In its judgement (Ref.: 2 U 103/22), the OLG Bremen had to decide on the use of the advertising terms “sustainable”, “resource-friendly” and “short delivery routes”.
One type of tea was advertised as “sustainable”, here the court saw an increased need for clarification. It drew parallels to health advertising, where very strict standards are applied. The increasingly environmentally conscious consumer could not see what exactly the sustainability of the tea was. In most cases, products are only sustainable in certain areas and not overall. Here, the consumer would have to be informed more precisely, otherwise it would be misleading, as in this case.

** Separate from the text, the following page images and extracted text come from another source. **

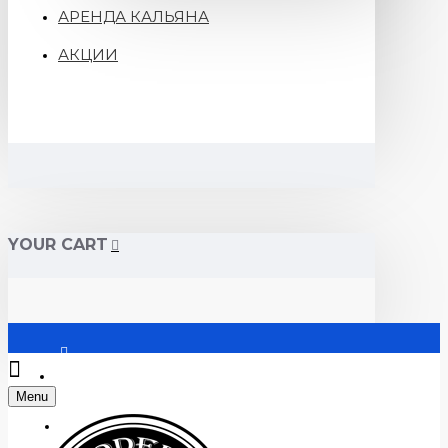
АРЕНДА КАЛЬЯНА
АКЦИИ
YOUR CART
Войти
Menu
Регистрация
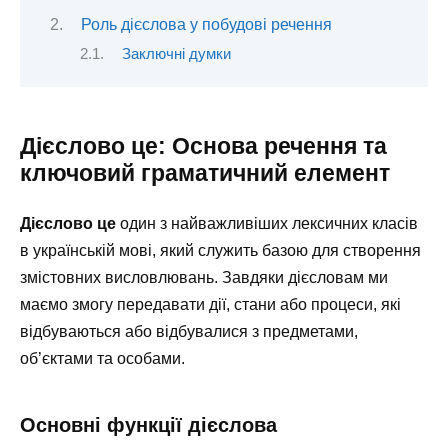
Роль дієслова у побудові речення
Заключні думки
Дієслово це: Основа речення та
ключовий граматичний елемент
Дієслово це
один з найважливіших лексичних класів
в українській мові, який служить базою для створення
змістовних висловлювань. Завдяки дієсловам ми
маємо змогу передавати дії, стани або процеси, які
відбуваються або відбувалися з предметами,
об’єктами та особами.
Основні функції дієслова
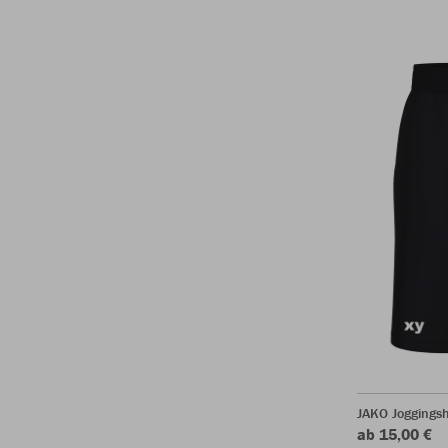
JAKO Joggingsh
ab 15,00 €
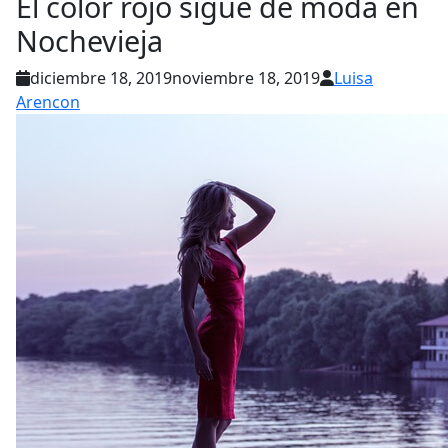
El color rojo sigue de moda en
Nochevieja
diciembre 18, 2019
noviembre 18, 2019
Luisa
Arencon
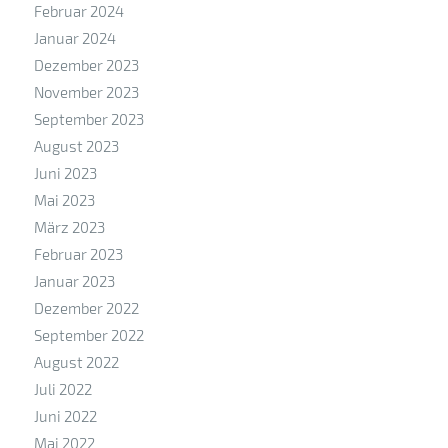
Februar 2024
Januar 2024
Dezember 2023
November 2023
September 2023
August 2023
Juni 2023
Mai 2023
März 2023
Februar 2023
Januar 2023
Dezember 2022
September 2022
August 2022
Juli 2022
Juni 2022
Mai 2022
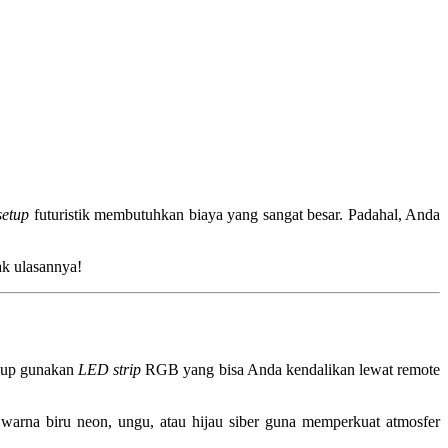
setup
futuristik membutuhkan biaya yang sangat besar. Padahal, Anda
ak ulasannya!
ukup gunakan
LED strip
RGB yang bisa Anda kendalikan lewat remote
warna biru neon, ungu, atau hijau siber guna memperkuat atmosfer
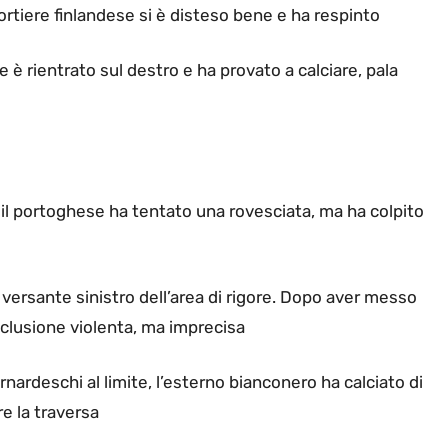
portiere finlandese si è disteso bene e ha respinto
 è rientrato sul destro e ha provato a calciare, pala
 il portoghese ha tentato una rovesciata, ma ha colpito
l versante sinistro dell’area di rigore. Dopo aver messo
onclusione violenta, ma imprecisa
nardeschi al limite, l’esterno bianconero ha calciato di
re la traversa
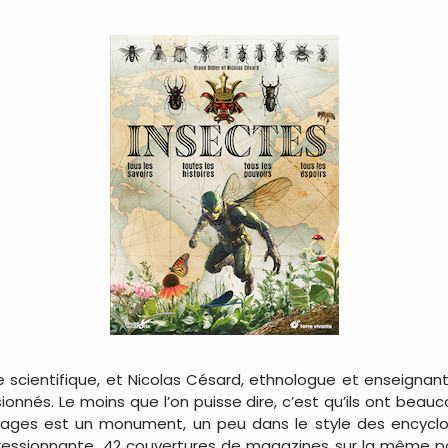
te scientifique, et Nicolas Césard, ethnologue et enseigna
ssionnés. Le moins que l’on puisse dire, c’est qu’ils ont be
 pages est un monument, un peu dans le style des encyclop
mpressionnante. 42 couvertures de magazines sur la même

The advertising with “resource-friendly” is to be judged similarly. Here, it was just as unrecognisable why the product was resource-friendly and exactly which resources were being conserved.
The emphasis on “short delivery routes” does not apply to all ingredients. Although the peppermint came from Germany, the nana mint came from North Africa. The tea was described as “short delivery routes” and “medley of German peppermint and nana mint”. The court also considered this to be misleading to the consumer.
Thus, all three terms were not allowed to be used because they were misleading.
The advertising of products is a sensitive issue. As a manufacturer or operator of an online shop, you should check every advertising statement carefully and, if in doubt, better leave it out.
And I, as a tea drinker, have become smarter again after this verdict, as I now also know the nana-mint.